__Document section__

####################

The January Manufacturing PMI for ISM registered 47.4%, 1 percentage point lower than the seasonally adjusted 48.4% recorded in December, according to the group’s Report on Business that was released on Feb. 1. That figure is the lowest since May 2020, when it registered a seasonally adjusted 43.5% percent.
“Regarding the overall economy, this figure indicates a second month of contraction after a 30-month period of expansion,” notes Timothy R. Fiore.
Other Indexes are as follows:
The Supplier Deliveries Index figure of 45.6% is 0.5 percentage point higher than the 45.1% recorded in December; the last two readings are the index’s lowest since March 2009 (43.2%).
The New Orders Index remained in contraction territory at 42.5%, 2.6 percentage points lower than the seasonally adjusted figure of 45.1% recorded in December.
The Production Index reading of 48% is a 0.6-percentage point decrease compared to December’s seasonally adjusted figure of 48.6%.
The Prices Index registered 44.5%, up 5.1 percentage points compared to the December figure of 39.4%.
The Backlog of Orders Index registered 43.4%, 2 percentage points higher than the December reading of 41.4%.
The Employment Index continued in expansion territory (50.6%, down 0.2 percentage point from December’s seasonally adjusted 50.8%) after emerging from contraction territory (48.9%, seasonally adjusted) in November.
The Inventories Index registered 50.2%, 2.1 percentage points lower than the seasonally adjusted December reading of 52.3%.
The New Export Orders Index reading of 49.4% is 3.2 percentage points higher than December’s figure of 46.2%.
The Imports Index continued in contraction territory at 47.8%, 2.7 percentage points above the December reading of 45.1%.”

####################

__What you need to do__
From the manufacturing report, pull out everything from "Other Indexes are" down to "figure of 48.6%.", word for word.

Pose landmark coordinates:
####################

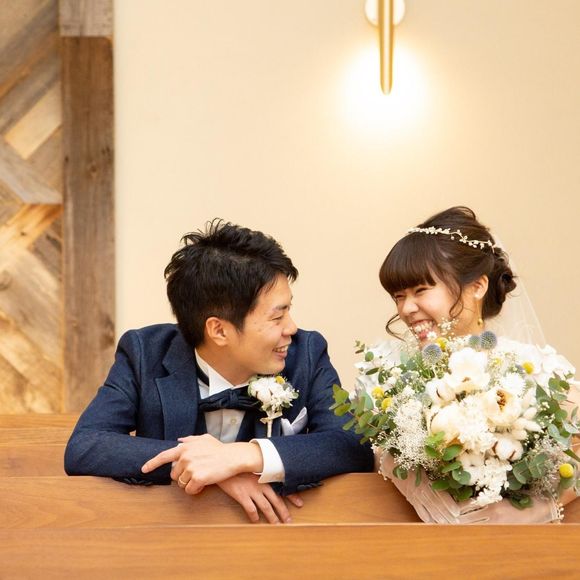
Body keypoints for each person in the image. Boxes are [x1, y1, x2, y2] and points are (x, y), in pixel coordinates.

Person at [65, 220, 374, 524]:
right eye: (277, 317)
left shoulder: (306, 352)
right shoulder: (145, 353)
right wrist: (206, 466)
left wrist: (243, 457)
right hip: (170, 535)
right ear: (219, 330)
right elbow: (86, 446)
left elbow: (352, 445)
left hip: (275, 537)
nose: (291, 328)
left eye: (288, 311)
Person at [375, 206, 578, 523]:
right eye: (398, 296)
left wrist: (536, 510)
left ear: (478, 286)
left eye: (421, 290)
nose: (407, 308)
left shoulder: (533, 367)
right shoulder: (394, 382)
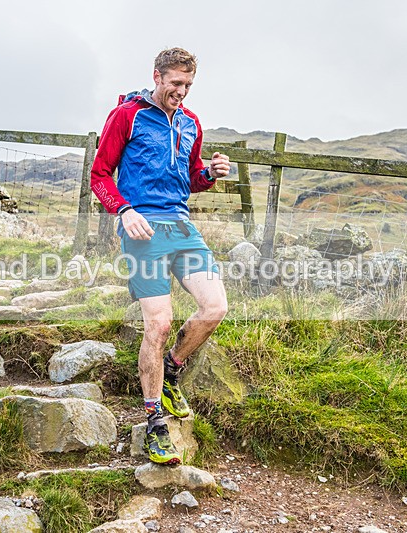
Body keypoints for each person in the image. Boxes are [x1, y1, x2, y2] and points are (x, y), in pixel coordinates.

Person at [91, 48, 230, 465]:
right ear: (157, 76)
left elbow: (189, 179)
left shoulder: (191, 123)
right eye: (175, 84)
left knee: (215, 307)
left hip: (181, 227)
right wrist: (124, 211)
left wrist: (209, 174)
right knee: (160, 322)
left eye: (188, 86)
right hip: (143, 228)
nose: (181, 93)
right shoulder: (127, 116)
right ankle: (153, 422)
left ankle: (171, 370)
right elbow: (99, 175)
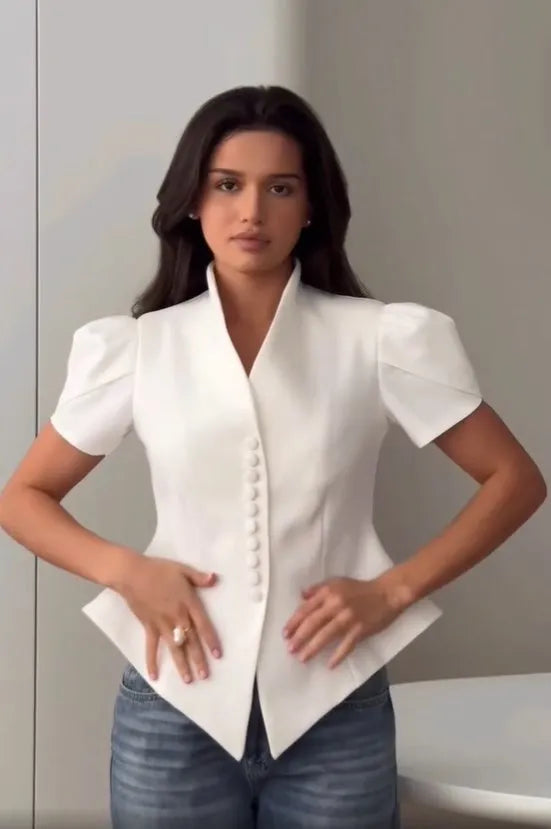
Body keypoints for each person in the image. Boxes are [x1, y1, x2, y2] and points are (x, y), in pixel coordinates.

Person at [0, 85, 546, 829]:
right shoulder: (135, 349)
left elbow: (514, 479)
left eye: (279, 187)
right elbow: (23, 497)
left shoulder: (382, 338)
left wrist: (392, 591)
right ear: (192, 199)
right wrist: (127, 571)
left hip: (334, 709)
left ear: (311, 205)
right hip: (172, 705)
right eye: (227, 184)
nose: (250, 211)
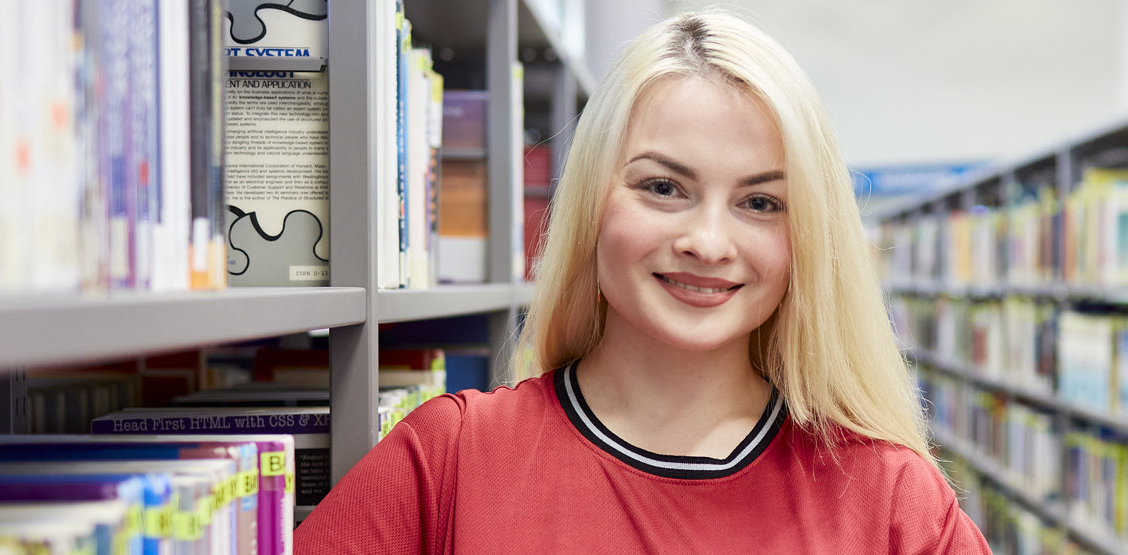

####################

__Completed task__
Other Indexes are as follows:
The Supplier Deliveries Index figure of 45.6% is 0.5 percentage point higher than the 45.1% recorded in December; the last two readings are the index’s lowest since March 2009 (43.2%).
The New Orders Index remained in contraction territory at 42.5%, 2.6 percentage points lower than the seasonally adjusted figure of 45.1% recorded in December.
The Production Index reading of 48% is a 0.6-percentage point decrease compared to December’s seasonally adjusted figure of 48.6%.